A lot of CSS seems excessive but I, for one, am glad with a lot of the additions over the years. CSS tables are great (better than flexbox for many layouts IMO), CSS masks combined with gradients and other background tricks save us from manually positioned SVGs that have to be just the right size.

Recent additions include the :has pseudo class, which I've wanted for a while, a subgrid layout to alleviate the problems nesting grids can cause, scroll snapping should make those annoying Apple style scrolling web pages less of a problem to deal with, and there are tons of other great features out there as well.

With these, we can finally get rid of the janky mess that we needed 10 years ago. No more magical "width: auto auto" for centering text. No more lists of "display: float" to get dynamic sizing.

The newer the standards are, the better the documentation is in my experience. Older CSS had a lot of shitty implementation defined behavior that has since been documented to correspond to what most browsers seemed to do anyway. The newer standards seem to be written with an actual intend to be implemented consistently.

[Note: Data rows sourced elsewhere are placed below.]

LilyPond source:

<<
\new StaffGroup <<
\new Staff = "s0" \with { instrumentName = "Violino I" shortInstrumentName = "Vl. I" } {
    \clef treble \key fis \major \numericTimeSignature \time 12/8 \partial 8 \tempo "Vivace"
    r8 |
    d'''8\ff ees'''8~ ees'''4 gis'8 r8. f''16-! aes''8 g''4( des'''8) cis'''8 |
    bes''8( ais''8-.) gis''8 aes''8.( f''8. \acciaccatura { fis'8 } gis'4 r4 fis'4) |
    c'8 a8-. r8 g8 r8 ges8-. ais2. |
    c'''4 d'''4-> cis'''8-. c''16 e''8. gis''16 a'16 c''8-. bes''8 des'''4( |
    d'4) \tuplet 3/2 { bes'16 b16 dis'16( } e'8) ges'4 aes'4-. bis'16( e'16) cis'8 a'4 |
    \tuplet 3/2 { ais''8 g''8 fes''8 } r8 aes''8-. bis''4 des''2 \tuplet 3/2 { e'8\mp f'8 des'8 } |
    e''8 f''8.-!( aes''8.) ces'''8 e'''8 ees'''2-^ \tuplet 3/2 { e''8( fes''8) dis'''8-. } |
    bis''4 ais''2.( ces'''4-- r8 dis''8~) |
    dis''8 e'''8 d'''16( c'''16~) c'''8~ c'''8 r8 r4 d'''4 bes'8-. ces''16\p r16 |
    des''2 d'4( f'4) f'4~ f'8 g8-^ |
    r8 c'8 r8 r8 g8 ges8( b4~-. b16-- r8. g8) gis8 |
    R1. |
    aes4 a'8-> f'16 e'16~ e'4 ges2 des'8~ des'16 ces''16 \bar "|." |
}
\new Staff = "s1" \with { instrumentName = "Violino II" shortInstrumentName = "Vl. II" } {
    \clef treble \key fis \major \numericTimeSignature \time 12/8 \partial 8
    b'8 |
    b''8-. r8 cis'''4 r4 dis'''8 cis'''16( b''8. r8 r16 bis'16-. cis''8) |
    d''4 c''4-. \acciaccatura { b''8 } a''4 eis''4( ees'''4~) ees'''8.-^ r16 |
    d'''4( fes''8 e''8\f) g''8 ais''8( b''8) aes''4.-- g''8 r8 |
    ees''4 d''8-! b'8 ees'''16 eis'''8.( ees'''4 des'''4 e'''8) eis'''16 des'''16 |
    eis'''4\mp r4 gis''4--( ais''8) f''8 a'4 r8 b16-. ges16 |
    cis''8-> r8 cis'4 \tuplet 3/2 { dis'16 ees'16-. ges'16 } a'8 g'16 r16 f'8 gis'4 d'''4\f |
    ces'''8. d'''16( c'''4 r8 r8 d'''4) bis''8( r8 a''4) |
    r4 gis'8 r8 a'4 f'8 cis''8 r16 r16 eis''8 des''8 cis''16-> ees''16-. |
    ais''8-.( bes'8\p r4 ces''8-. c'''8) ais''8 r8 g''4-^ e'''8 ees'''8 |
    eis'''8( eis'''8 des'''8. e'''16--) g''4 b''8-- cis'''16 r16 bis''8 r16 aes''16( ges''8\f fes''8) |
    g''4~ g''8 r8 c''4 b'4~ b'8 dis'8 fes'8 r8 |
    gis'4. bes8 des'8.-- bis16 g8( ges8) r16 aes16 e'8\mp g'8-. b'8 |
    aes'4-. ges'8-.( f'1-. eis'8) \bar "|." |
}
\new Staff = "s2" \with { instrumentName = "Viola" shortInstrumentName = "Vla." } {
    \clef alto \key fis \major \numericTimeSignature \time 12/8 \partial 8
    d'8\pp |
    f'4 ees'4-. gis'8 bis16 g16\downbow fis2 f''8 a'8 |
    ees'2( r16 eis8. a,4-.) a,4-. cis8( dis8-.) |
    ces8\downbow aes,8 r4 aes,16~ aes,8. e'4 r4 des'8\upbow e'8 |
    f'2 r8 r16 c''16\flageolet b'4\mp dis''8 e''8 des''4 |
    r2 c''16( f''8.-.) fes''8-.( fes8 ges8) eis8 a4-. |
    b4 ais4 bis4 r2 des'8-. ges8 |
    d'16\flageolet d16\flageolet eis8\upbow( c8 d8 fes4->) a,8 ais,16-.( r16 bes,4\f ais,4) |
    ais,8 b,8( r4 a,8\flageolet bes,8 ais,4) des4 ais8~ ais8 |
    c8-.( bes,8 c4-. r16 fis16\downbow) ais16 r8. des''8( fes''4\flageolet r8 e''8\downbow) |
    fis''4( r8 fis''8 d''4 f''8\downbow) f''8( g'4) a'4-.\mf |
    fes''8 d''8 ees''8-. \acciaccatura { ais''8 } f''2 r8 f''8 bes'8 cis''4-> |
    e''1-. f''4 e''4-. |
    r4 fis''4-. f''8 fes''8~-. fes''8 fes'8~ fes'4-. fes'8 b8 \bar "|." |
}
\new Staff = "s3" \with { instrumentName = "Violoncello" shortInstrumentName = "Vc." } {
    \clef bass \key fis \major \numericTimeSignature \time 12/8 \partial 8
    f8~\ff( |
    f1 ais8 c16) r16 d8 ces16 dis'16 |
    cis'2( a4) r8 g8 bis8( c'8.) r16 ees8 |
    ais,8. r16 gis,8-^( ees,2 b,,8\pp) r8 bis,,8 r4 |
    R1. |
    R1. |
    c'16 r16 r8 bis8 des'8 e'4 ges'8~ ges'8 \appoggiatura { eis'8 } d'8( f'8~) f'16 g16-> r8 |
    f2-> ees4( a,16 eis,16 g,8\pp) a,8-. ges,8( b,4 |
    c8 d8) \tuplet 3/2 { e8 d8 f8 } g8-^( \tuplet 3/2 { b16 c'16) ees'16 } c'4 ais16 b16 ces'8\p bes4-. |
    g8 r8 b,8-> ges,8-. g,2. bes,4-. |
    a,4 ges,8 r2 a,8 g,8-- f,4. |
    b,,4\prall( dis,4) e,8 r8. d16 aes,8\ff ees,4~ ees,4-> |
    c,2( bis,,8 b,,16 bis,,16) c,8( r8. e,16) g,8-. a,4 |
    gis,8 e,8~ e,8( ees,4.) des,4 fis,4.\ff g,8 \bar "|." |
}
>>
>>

You could build almost any modern web page in Microsoft FrontPage twenty years ago with enough carefully crafted GIFs, but I think we all agree that CSS has improved for the better since then. If it weren't for all these "living standards", you would barely be able to use the web on your phone. I remember the PDA internet era, back before the iPhone made showing real websites on your smartphone a thing developers became aware of. It was not good.